**** STORED DATA ****

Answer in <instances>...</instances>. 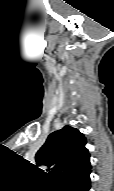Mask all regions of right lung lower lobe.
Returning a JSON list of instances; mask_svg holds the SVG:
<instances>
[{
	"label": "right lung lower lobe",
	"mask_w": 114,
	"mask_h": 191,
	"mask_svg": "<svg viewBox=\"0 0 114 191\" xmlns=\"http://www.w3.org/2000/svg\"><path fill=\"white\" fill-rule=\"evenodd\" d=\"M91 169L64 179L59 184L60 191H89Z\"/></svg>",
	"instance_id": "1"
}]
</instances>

****
**** STORED DATA ****

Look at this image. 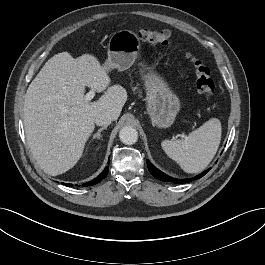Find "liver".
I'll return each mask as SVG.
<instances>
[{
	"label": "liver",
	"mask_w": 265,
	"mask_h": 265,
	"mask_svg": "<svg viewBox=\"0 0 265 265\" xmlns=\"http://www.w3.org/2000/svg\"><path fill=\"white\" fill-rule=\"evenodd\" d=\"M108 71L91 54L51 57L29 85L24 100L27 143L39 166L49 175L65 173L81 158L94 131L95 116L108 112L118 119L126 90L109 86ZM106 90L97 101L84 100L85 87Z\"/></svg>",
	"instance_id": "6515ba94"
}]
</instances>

****
**** STORED DATA ****

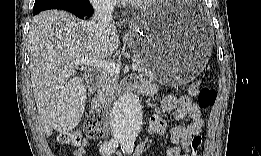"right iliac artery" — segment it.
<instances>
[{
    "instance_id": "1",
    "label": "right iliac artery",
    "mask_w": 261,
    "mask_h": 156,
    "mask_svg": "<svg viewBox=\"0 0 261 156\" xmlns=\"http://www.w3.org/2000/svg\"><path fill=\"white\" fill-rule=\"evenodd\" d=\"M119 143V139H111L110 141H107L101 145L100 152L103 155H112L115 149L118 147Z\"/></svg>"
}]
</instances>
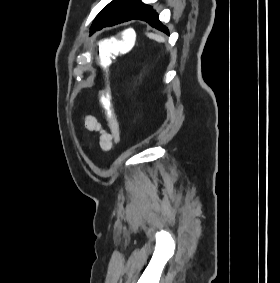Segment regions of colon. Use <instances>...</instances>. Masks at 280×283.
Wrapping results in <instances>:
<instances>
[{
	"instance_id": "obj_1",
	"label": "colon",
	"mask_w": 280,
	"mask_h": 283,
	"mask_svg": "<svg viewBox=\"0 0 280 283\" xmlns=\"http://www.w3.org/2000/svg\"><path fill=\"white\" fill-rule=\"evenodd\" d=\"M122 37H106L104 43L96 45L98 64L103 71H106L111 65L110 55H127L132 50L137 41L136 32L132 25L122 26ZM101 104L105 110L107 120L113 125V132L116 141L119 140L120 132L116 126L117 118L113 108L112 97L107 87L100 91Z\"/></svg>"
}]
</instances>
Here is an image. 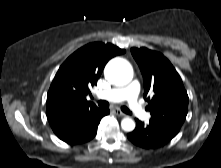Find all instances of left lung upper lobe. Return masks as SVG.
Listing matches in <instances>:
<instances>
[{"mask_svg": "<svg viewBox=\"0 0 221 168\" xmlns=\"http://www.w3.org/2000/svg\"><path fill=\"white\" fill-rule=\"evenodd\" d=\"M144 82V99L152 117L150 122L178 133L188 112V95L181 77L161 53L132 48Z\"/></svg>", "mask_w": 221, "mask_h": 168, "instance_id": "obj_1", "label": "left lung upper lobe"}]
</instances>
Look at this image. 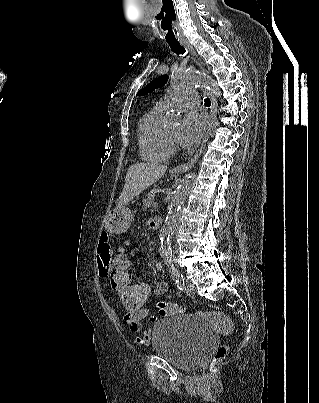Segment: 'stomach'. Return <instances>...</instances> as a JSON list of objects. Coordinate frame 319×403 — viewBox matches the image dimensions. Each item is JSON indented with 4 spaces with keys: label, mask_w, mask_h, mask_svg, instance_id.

****

# [EXERCISE DETAILS]
Count the lines in the data above that contain the string "fill". Reply with the number alone.

# [ANSWER TO THE EXERCISE]
5